Goldman Sachs believes near-term demand is likely to be weak due to monsoons, which could lead to seasonal weakness in prices but it remains structurally positive on the medium-term demand and supply outlook (especially after monsoon).
Goldman Sachs is positively surprised with recent rise in cement prices despite no major increase in demand during May.
The brokerage house believes near-term cement demand is likely to be weak due to monsoons, which could lead to seasonal weakness in prices but it remains structurally positive on the medium-term demand and supply outlook (especially after monsoon).
Historically, the March quarter is strongest for cement demand, while September is the weakest.
According to the brokerage firm's note, a normal monsoon is likely to be positive for 2H demand, as it is likely to revive rural housing demand (30-35 percent of total demand) that been a key overhang on demand for the last 12 months. Even in Union Budget 2016, there was significantly higher allocation towards rural spending should also address the issue of weak rural housing demand.
Additionally, it believes demand growth will be aided by better infrastructure-related cement consumption and forecasts 7 percent YoY demand growth in FY17.
Even government's focus on infrastructure (roads, railways, metros) and housing for all by 2022 is expected to help cement demand grow 9 percent CAGR in FY16-19, says Goldman Sachs, which expects limited capacity additions as land acquisition remains a key bottleneck.
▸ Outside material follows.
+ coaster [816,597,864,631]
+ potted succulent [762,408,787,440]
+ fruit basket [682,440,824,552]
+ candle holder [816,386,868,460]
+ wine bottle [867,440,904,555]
As per cement dealers, in north, cement prices rose by Rs 20-30 per bag in the last week and on west side, prices in Maharashtra / Gujarat increased by Rs 5 per bag.
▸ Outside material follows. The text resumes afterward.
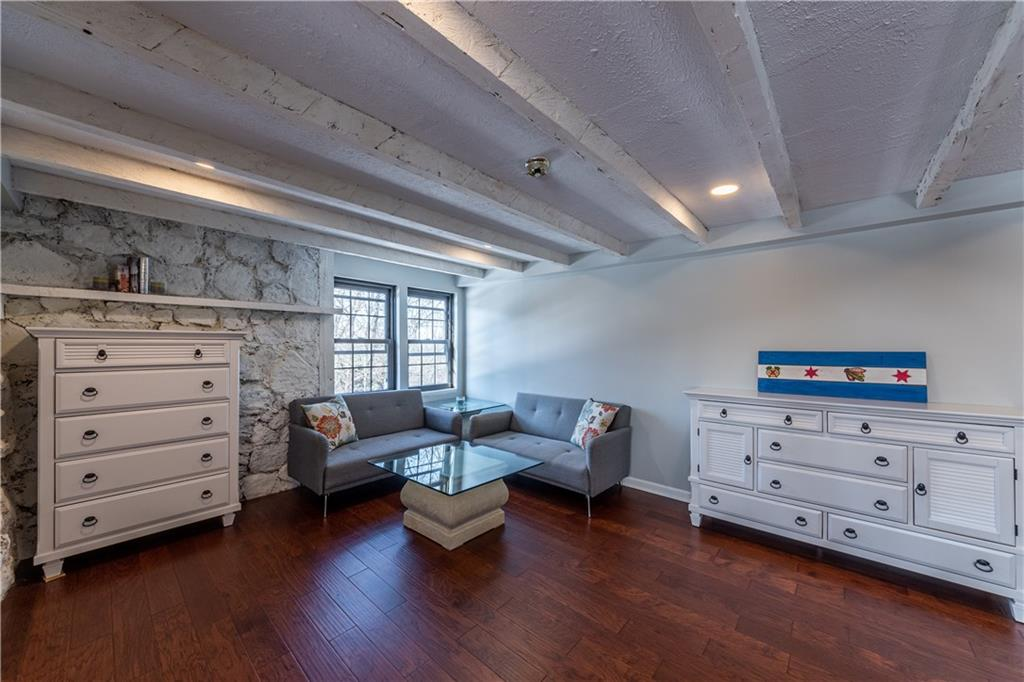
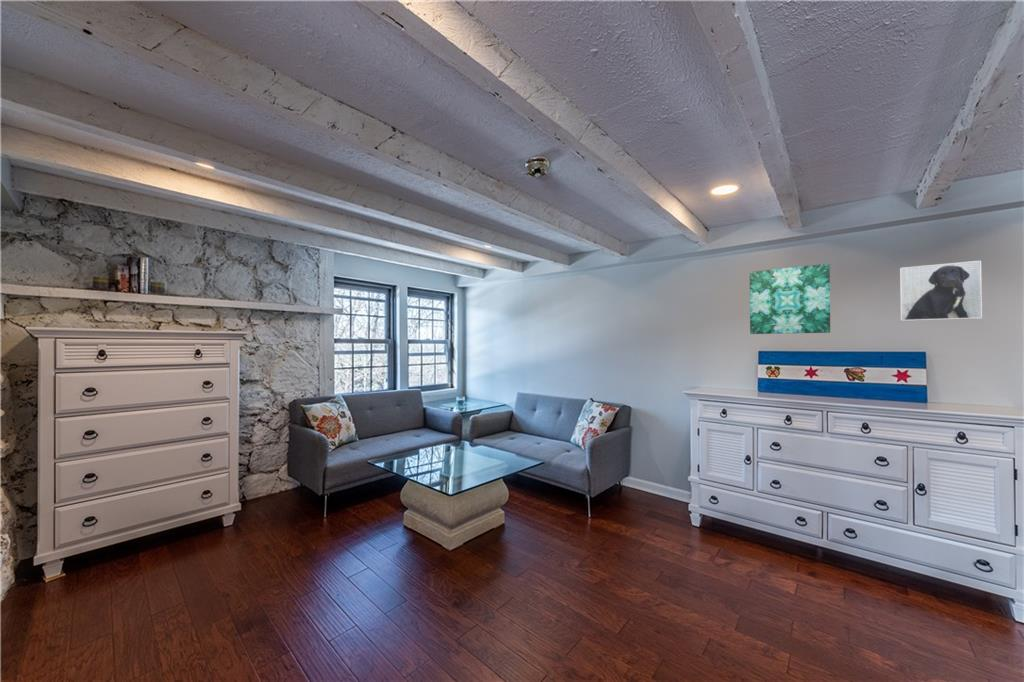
+ wall art [749,263,831,335]
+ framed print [899,260,983,322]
In south, prices in Hyderabad climbed Rs 30 per bag in the non-trade segment in the last 2-3 weeks while Bengaluru prices rose Rs 15 per bag. Prices were flat in Chennai. Dealers expect further firming up of prices in the near term. Prices in east were stable compared to May.
In cement space, Goldman Sachs has retained buy on Grasim with target price of Rs 5,300 as it is trading at a 44 percent discount to FY18 NAV. It believes that is not justified as it expects a pick-up in its key businesses (cement/VSF).
Among the pure-play cement companies, the brokerage prefers UltraTech Cement on its capacity leadership, strong earnings growth, ability to grow inorganically. It has buy rating on the stock with target price of Rs 3435.
Key risks for both companies are higher-than-expected coal/freight costs and low VSF prices, it says.